Learning from these experiences, businesses must approach AI with a strategic mindset, focusing on applications that directly contribute to their strategic goals. They need to invest in AI not just as a technological upgrade but as a part of a comprehensive business strategy that includes training, governance, and ethical considerations.
Strategic focus on value generation
Enterprises today are learning that they need to develop a clear understanding of the specific value that data and AI tools bring to their operations. Leaders are finding that a focused approach on tools that demonstrate clear Return on Investment (ROI) leads to better resource allocation and more impactful outcomes.
An AI tool that reduces customer churn by accurately predicting at-risk customers can provide a clear path to increased revenue and improved customer satisfaction. Similarly, AI-driven supply chain tools that reduce delivery times and costs can directly increase profitability. Businesses are thus encouraged to quantify the expected benefits of AI initiatives in terms of operational efficiency, cost savings, and revenue generation before making significant investments.
Advice for founders and investors
Founders today face the challenge of differentiating their offerings in a crowded market. They need to assess whether they have a unique perspective or capability that addresses a gap in the current market before launching new tools. The proliferation of “me too” tools — products that offer no distinct advantages over existing solutions — can dilute brand value and lead to market confusion.
Founders should ask themselves if they are the right team to tackle the problem they’ve identified and whether their solution offers a noticeable improvement over existing tools. If a founder’s assessment does not yield a confident “yes,” they should reconsider their strategy.
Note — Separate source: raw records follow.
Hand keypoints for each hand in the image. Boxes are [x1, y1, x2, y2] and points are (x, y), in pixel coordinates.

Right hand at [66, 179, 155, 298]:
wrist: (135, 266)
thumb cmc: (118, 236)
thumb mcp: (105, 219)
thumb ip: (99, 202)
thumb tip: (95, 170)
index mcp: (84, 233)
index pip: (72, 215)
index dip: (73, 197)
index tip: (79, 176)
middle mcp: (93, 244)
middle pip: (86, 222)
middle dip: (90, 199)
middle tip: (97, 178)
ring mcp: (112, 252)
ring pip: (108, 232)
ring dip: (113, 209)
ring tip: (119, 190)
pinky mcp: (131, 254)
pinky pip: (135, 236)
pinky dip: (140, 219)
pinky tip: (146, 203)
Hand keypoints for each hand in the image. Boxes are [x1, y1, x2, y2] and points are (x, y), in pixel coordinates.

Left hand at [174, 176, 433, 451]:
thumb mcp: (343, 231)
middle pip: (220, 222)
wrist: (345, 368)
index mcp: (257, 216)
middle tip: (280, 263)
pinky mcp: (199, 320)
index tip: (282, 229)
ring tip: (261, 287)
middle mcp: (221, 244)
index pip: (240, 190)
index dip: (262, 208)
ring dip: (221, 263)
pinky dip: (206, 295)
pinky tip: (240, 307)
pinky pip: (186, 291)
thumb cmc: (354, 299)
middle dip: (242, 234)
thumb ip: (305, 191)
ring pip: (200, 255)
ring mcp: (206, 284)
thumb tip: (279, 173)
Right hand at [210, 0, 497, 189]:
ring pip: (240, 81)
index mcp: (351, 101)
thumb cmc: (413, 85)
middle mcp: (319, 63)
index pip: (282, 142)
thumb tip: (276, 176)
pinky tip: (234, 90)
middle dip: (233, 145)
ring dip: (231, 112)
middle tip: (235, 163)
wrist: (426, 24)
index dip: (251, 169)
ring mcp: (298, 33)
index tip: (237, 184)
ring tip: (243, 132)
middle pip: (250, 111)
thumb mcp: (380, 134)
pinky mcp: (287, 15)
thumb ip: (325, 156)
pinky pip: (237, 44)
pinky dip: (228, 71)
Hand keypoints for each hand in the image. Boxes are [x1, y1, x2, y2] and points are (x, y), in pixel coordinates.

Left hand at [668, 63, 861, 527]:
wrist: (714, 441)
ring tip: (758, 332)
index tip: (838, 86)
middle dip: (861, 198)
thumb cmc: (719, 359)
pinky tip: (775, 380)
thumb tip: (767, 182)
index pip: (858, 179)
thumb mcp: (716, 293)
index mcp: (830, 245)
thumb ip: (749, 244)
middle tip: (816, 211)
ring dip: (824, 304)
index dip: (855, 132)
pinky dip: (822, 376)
Developing a tool just because it seems profitable or because venture capital is available can lead to products that fail to meet market needs.
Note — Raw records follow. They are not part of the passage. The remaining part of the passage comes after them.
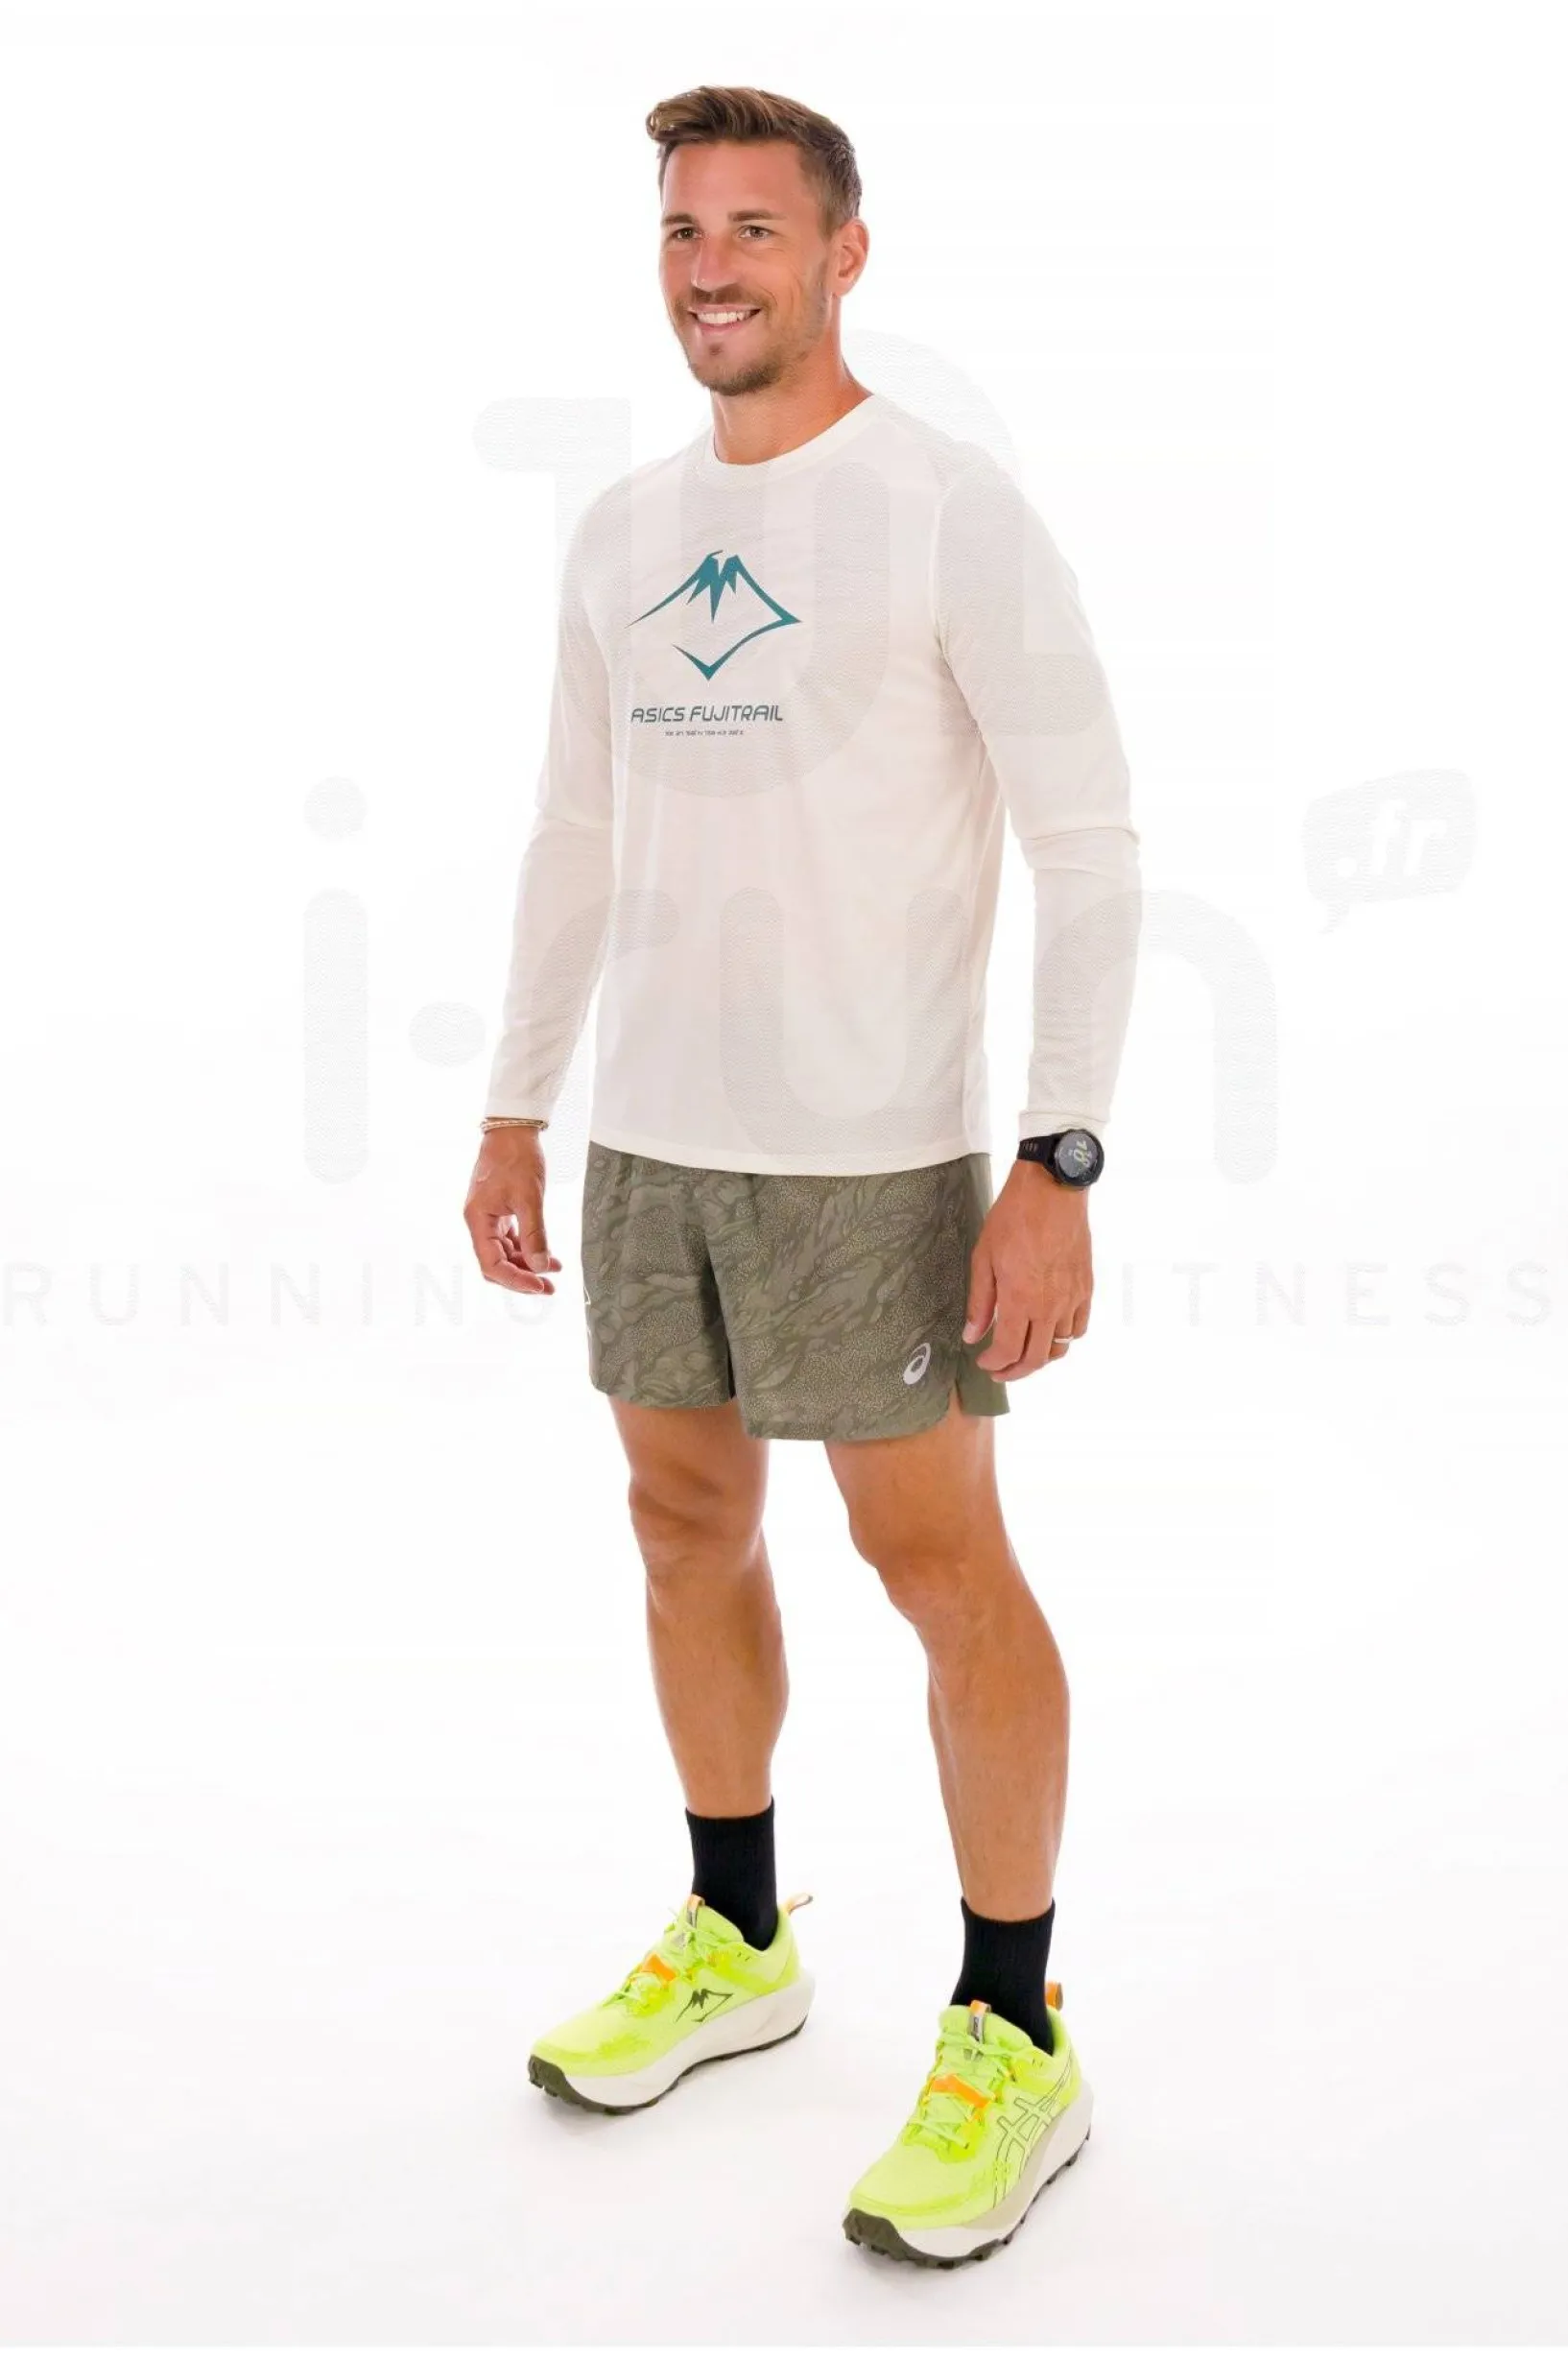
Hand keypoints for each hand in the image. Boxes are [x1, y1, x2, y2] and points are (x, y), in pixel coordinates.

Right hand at [463, 1128, 563, 1296]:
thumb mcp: (529, 1198)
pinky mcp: (500, 1212)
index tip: (539, 1286)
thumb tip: (540, 1266)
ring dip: (528, 1265)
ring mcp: (489, 1218)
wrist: (513, 1130)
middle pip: (497, 1264)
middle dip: (522, 1277)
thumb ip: (535, 1235)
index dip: (515, 1280)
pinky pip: (511, 1240)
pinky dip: (528, 1249)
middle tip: (548, 1288)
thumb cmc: (516, 1157)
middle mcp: (480, 1222)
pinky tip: (547, 1256)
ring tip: (553, 1271)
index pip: (492, 1264)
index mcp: (478, 1220)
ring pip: (506, 1253)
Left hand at [961, 1158, 1091, 1379]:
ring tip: (1024, 1352)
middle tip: (1000, 1370)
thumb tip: (972, 1335)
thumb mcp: (984, 1257)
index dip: (995, 1364)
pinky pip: (1080, 1327)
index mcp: (1021, 1301)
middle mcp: (1050, 1306)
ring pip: (1060, 1347)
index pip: (1009, 1351)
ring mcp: (1072, 1298)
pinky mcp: (1086, 1287)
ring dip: (1041, 1357)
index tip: (984, 1361)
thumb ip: (980, 1302)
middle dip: (1015, 1371)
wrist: (1053, 1190)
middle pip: (1036, 1358)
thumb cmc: (1014, 1218)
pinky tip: (1051, 1332)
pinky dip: (1065, 1338)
Investors must work through a complex environment where not all investments in the data and AI tooling stack will yield returns. They should move beyond superficial metrics like founder pedigree and instead analyze where value accrues in the tooling stack.
They should look for companies that address underserved needs or that can integrate with existing systems to provide clear value. Before investing, they should evaluate the competition, the technological comprehensiveness of the solution, and the team’s ability to execute their vision. An investment in a company that offers a nuanced and necessary improvement in data handling or AI application is more likely to succeed than one in a company whose value proposition is unclear or redundant.
Final points
The changes of data and AI tooling over the past decade has influenced how businesses approach, process, and derive value from data. With the expansion of the cloud and the proliferation of data tools, companies have navigated from the era of big data to an age where the modern data stack and AI-driven solutions dominate.
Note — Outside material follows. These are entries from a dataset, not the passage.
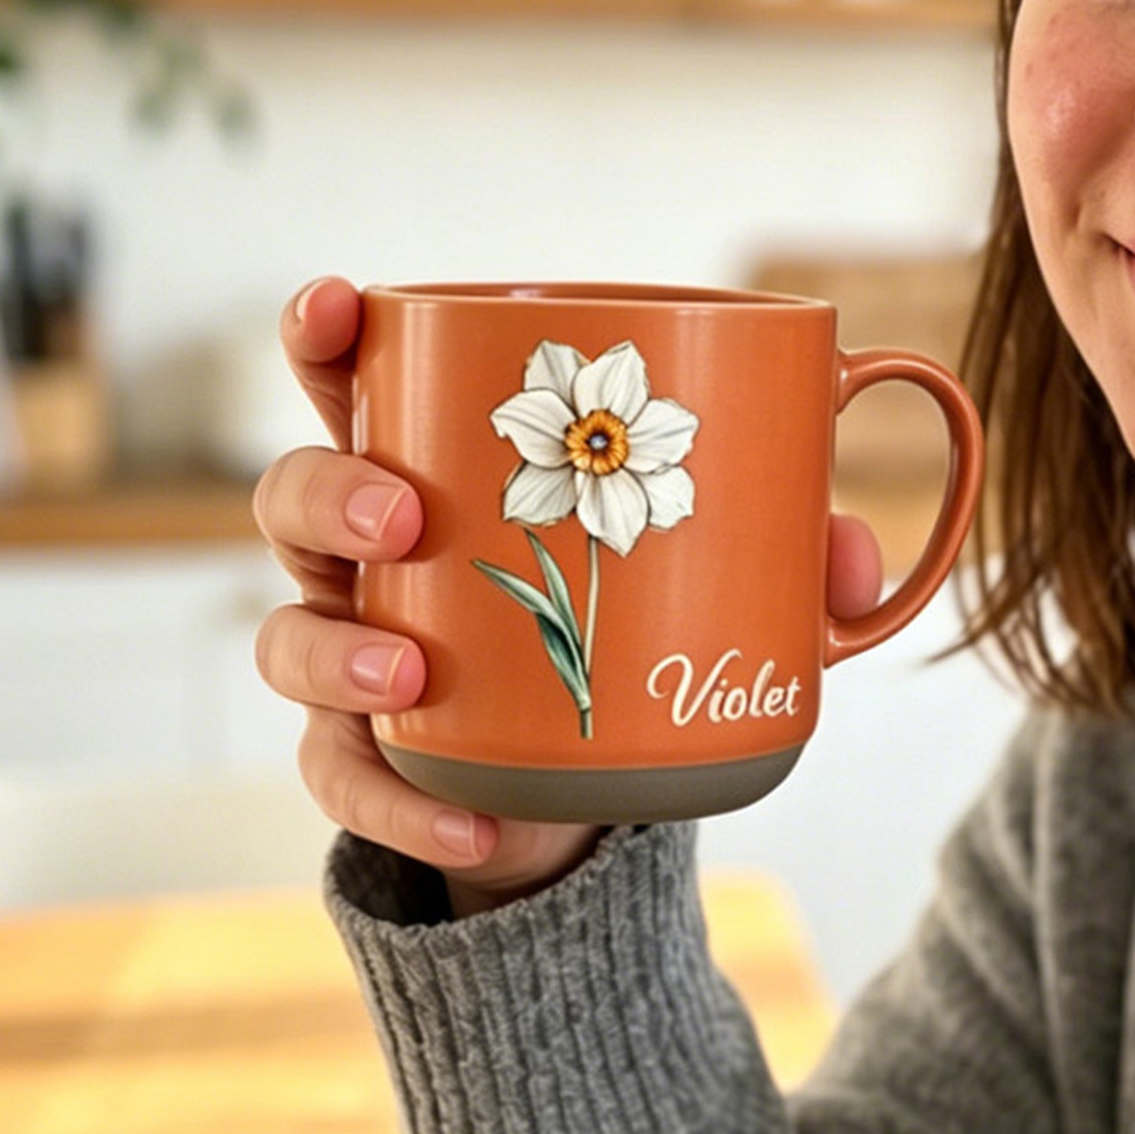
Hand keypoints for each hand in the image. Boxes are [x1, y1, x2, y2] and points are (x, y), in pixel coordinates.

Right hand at [255, 278, 884, 915]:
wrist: (605, 781)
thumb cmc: (648, 626)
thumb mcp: (733, 584)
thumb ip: (796, 559)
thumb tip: (849, 557)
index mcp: (443, 468)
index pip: (358, 383)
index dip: (324, 337)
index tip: (342, 308)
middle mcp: (375, 555)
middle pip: (292, 495)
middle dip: (329, 493)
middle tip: (404, 517)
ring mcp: (358, 655)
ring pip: (285, 637)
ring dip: (338, 650)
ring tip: (412, 671)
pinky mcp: (368, 760)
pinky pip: (348, 781)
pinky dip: (405, 808)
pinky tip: (475, 826)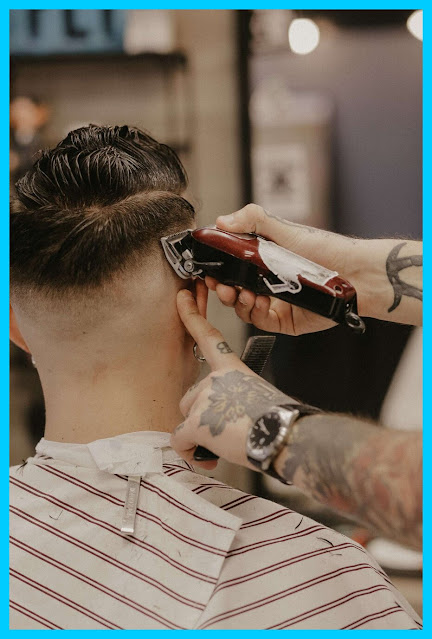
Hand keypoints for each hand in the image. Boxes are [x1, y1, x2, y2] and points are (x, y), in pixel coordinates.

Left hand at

Despite the challenges of integration, complexity, and cost inefficiency, opportunities abound in the new AI stack, particularly in agent orchestration, industry-specific models, and workflow tools for dataset fine-tuning. As organizations continue to build smarter AI, they must learn from past tooling excesses and focus on strategic value generation.
Founders and investors alike need to critically assess the market and avoid redundant tools, while businesses must establish frameworks to quantify the precise value of their data initiatives. When doing so, they can make sure their investment in data and AI supports and drives their strategic business objectives.